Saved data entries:

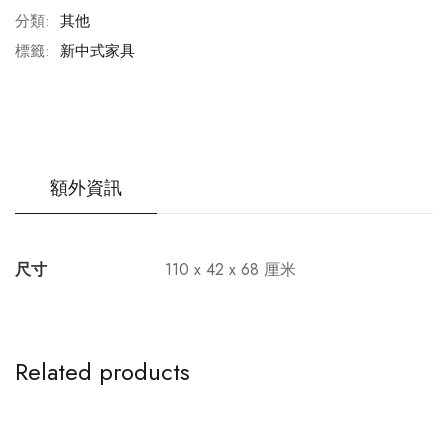
分類:
其他
標籤:
新中式家具
額外資訊
尺寸
110 x 42 x 68 厘米
Related products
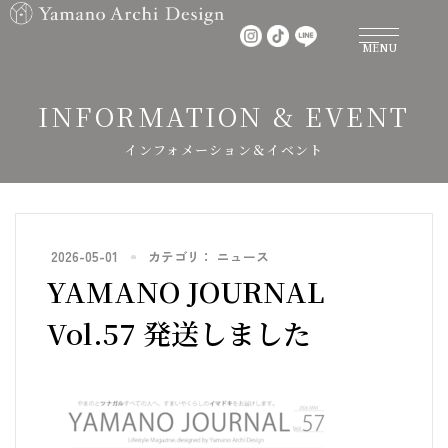
MENU
INFORMATION & EVENT​
インフォメーション＆イベント
2026-05-01
カテゴリ：
ニュース
YAMANO JOURNAL
Vol.57 発送しました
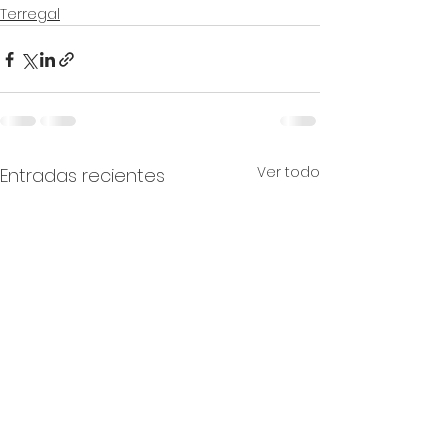
Terregal
Ver todo
Entradas recientes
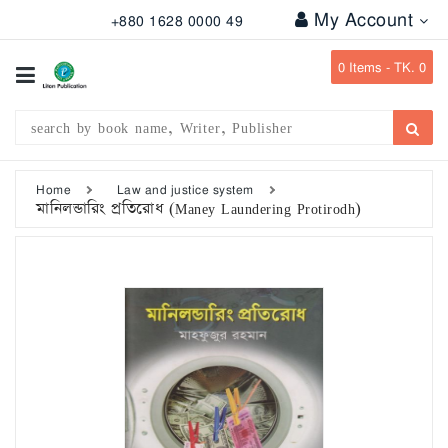
My Account
+880 1628 0000 49
All
Categories
0
Items -
TK. 0
Subject
Writer
Publication
Home
Law and justice system
মানিলন্ডারিং প্রতিরোধ (Maney Laundering Protirodh)
Office
Stationary
Combo
Offers
Bangladesh
Gazette
Departmental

WORK ORDER: Render every line of text in the data above as a numbered list, skipping any blank lines. Leave the pictures out of your answer.

OUTPUT:
1. 分類:
2. 其他
3. 標籤:
4. 新中式家具
5. 額外資訊
6. 尺寸
7. 110 x 42 x 68 厘米
8. Related products
9. MENU
10. INFORMATION & EVENT​
11. インフォメーション＆イベント
12. 2026-05-01
13. カテゴリ：
14. ニュース
15. YAMANO JOURNAL
16. Vol.57 発送しました
17. Terregal
18. Ver todo
19. Entradas recientes
20. My Account
21. +880 1628 0000 49
22. All
23. Categories
24. 0
25. Items -
26. TK. 0
27. Subject
28. Writer
29. Publication
30. Home
31. Law and justice system
32. মানিলন্ডারিং প্রতিরোধ (Maney Laundering Protirodh)
33. Office
34. Stationary
35. Combo
36. Offers
37. Bangladesh
38. Gazette
39. Departmental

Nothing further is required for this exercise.